# [What is needed]
Identify, in the records below, every line where the string "Faith" appears, and copy each such line.

*** Source data

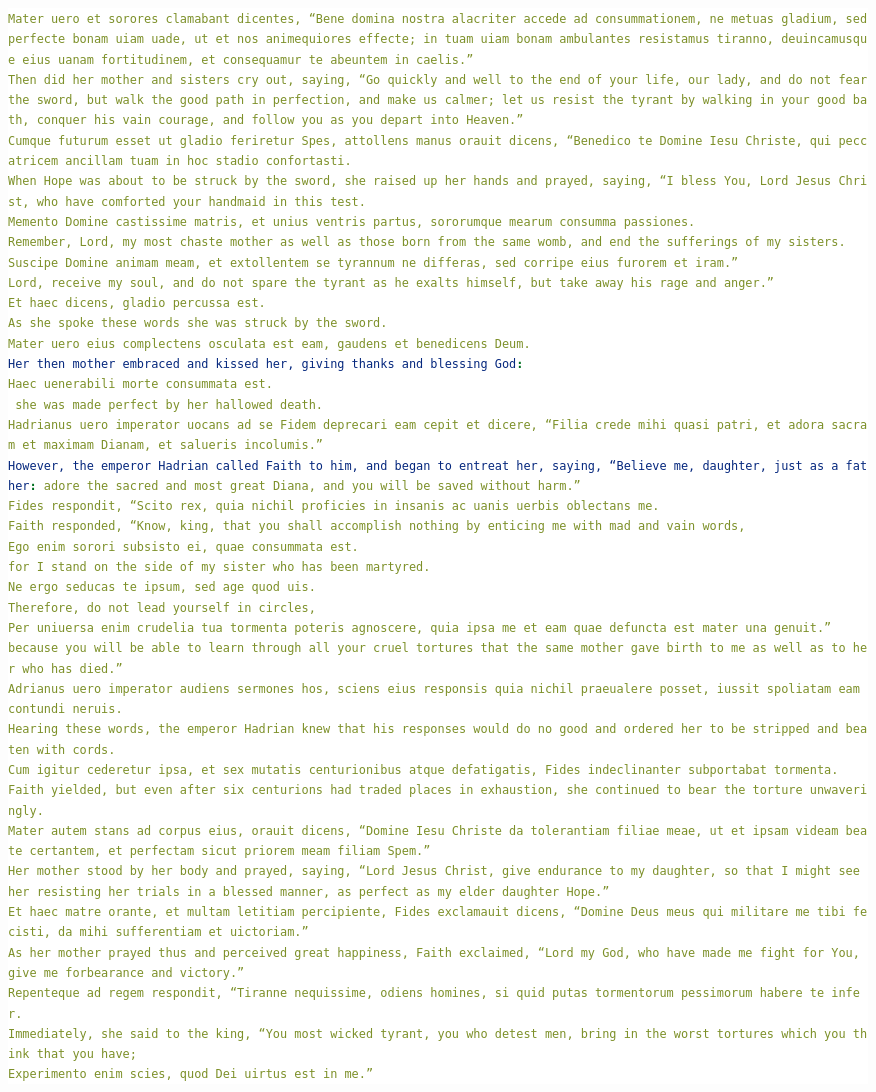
 ```yaml
Mater uero et sorores clamabant dicentes, “Bene domina nostra alacriter accede ad consummationem, ne metuas gladium, sed perfecte bonam uiam uade, ut et nos animequiores effecte; in tuam uiam bonam ambulantes resistamus tiranno, deuincamusque eius uanam fortitudinem, et consequamur te abeuntem in caelis.”
Then did her mother and sisters cry out, saying, “Go quickly and well to the end of your life, our lady, and do not fear the sword, but walk the good path in perfection, and make us calmer; let us resist the tyrant by walking in your good bath, conquer his vain courage, and follow you as you depart into Heaven.”
Cumque futurum esset ut gladio feriretur Spes, attollens manus orauit dicens, “Benedico te Domine Iesu Christe, qui peccatricem ancillam tuam in hoc stadio confortasti.
When Hope was about to be struck by the sword, she raised up her hands and prayed, saying, “I bless You, Lord Jesus Christ, who have comforted your handmaid in this test.
Memento Domine castissime matris, et unius ventris partus, sororumque mearum consumma passiones.
Remember, Lord, my most chaste mother as well as those born from the same womb, and end the sufferings of my sisters.
Suscipe Domine animam meam, et extollentem se tyrannum ne differas, sed corripe eius furorem et iram.”
Lord, receive my soul, and do not spare the tyrant as he exalts himself, but take away his rage and anger.”
Et haec dicens, gladio percussa est.
As she spoke these words she was struck by the sword.
Mater uero eius complectens osculata est eam, gaudens et benedicens Deum.
Her then mother embraced and kissed her, giving thanks and blessing God:
Haec uenerabili morte consummata est.
 she was made perfect by her hallowed death.
Hadrianus uero imperator uocans ad se Fidem deprecari eam cepit et dicere, “Filia crede mihi quasi patri, et adora sacram et maximam Dianam, et salueris incolumis.”
However, the emperor Hadrian called Faith to him, and began to entreat her, saying, “Believe me, daughter, just as a father: adore the sacred and most great Diana, and you will be saved without harm.”
Fides respondit, “Scito rex, quia nichil proficies in insanis ac uanis uerbis oblectans me.
Faith responded, “Know, king, that you shall accomplish nothing by enticing me with mad and vain words, 
Ego enim sorori subsisto ei, quae consummata est.
for I stand on the side of my sister who has been martyred.
Ne ergo seducas te ipsum, sed age quod uis.
Therefore, do not lead yourself in circles,
Per uniuersa enim crudelia tua tormenta poteris agnoscere, quia ipsa me et eam quae defuncta est mater una genuit.”
because you will be able to learn through all your cruel tortures that the same mother gave birth to me as well as to her who has died.”
Adrianus uero imperator audiens sermones hos, sciens eius responsis quia nichil praeualere posset, iussit spoliatam eam contundi neruis.
Hearing these words, the emperor Hadrian knew that his responses would do no good and ordered her to be stripped and beaten with cords.
Cum igitur cederetur ipsa, et sex mutatis centurionibus atque defatigatis, Fides indeclinanter subportabat tormenta.
Faith yielded, but even after six centurions had traded places in exhaustion, she continued to bear the torture unwaveringly.
Mater autem stans ad corpus eius, orauit dicens, “Domine Iesu Christe da tolerantiam filiae meae, ut et ipsam videam beate certantem, et perfectam sicut priorem meam filiam Spem.”
Her mother stood by her body and prayed, saying, “Lord Jesus Christ, give endurance to my daughter, so that I might see her resisting her trials in a blessed manner, as perfect as my elder daughter Hope.”
Et haec matre orante, et multam letitiam percipiente, Fides exclamauit dicens, “Domine Deus meus qui militare me tibi fecisti, da mihi sufferentiam et uictoriam.”
As her mother prayed thus and perceived great happiness, Faith exclaimed, “Lord my God, who have made me fight for You, give me forbearance and victory.”
Repenteque ad regem respondit, “Tiranne nequissime, odiens homines, si quid putas tormentorum pessimorum habere te infer.
Immediately, she said to the king, “You most wicked tyrant, you who detest men, bring in the worst tortures which you think that you have; 
Experimento enim scies, quod Dei uirtus est in me.”
```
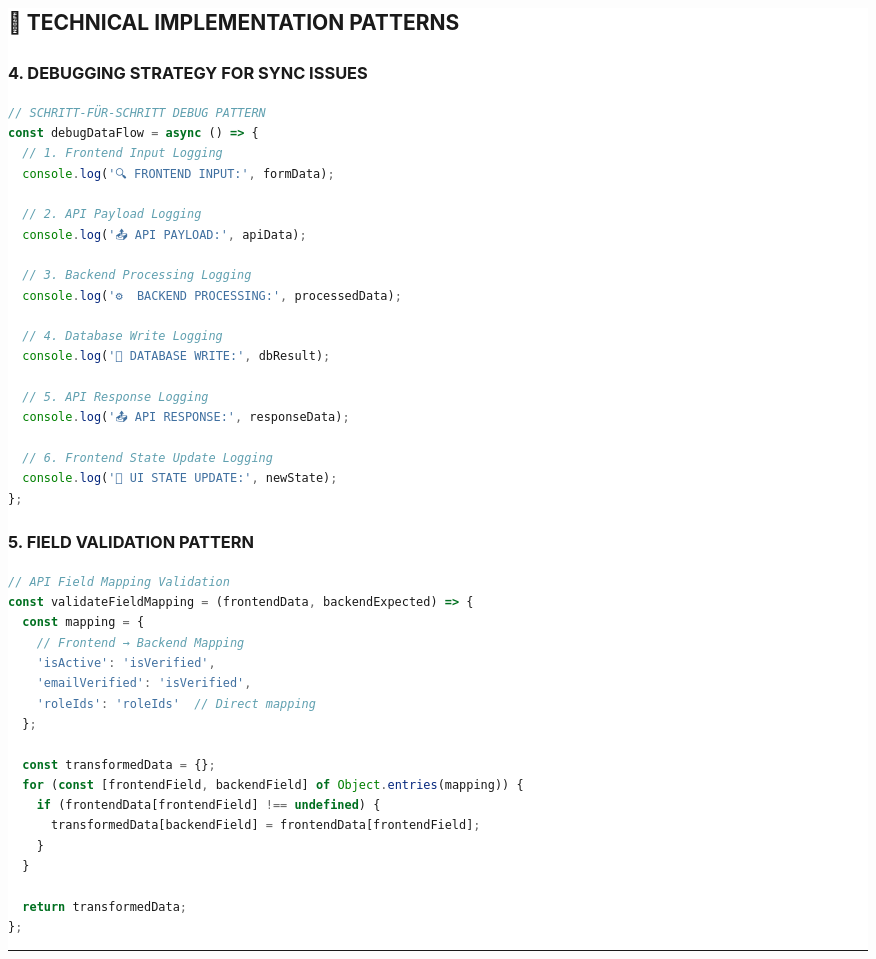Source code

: 
## 🔧 TECHNICAL IMPLEMENTATION PATTERNS

### **4. DEBUGGING STRATEGY FOR SYNC ISSUES**

```typescript
// SCHRITT-FÜR-SCHRITT DEBUG PATTERN
const debugDataFlow = async () => {
  // 1. Frontend Input Logging
  console.log('🔍 FRONTEND INPUT:', formData);
  
  // 2. API Payload Logging  
  console.log('📤 API PAYLOAD:', apiData);
  
  // 3. Backend Processing Logging
  console.log('⚙️  BACKEND PROCESSING:', processedData);
  
  // 4. Database Write Logging
  console.log('💾 DATABASE WRITE:', dbResult);
  
  // 5. API Response Logging
  console.log('📤 API RESPONSE:', responseData);
  
  // 6. Frontend State Update Logging
  console.log('🔄 UI STATE UPDATE:', newState);
};
```

### **5. FIELD VALIDATION PATTERN**

```typescript
// API Field Mapping Validation
const validateFieldMapping = (frontendData, backendExpected) => {
  const mapping = {
    // Frontend → Backend Mapping
    'isActive': 'isVerified',
    'emailVerified': 'isVerified',
    'roleIds': 'roleIds'  // Direct mapping
  };
  
  const transformedData = {};
  for (const [frontendField, backendField] of Object.entries(mapping)) {
    if (frontendData[frontendField] !== undefined) {
      transformedData[backendField] = frontendData[frontendField];
    }
  }
  
  return transformedData;
};
```

---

******

# [Finished exercise]
However, the emperor Hadrian called Faith to him, and began to entreat her, saying, “Believe me, daughter, just as a father: adore the sacred and most great Diana, and you will be saved without harm.”
Faith responded, “Know, king, that you shall accomplish nothing by enticing me with mad and vain words, 
Faith yielded, but even after six centurions had traded places in exhaustion, she continued to bear the torture unwaveringly.
As her mother prayed thus and perceived great happiness, Faith exclaimed, “Lord my God, who have made me fight for You, give me forbearance and victory.”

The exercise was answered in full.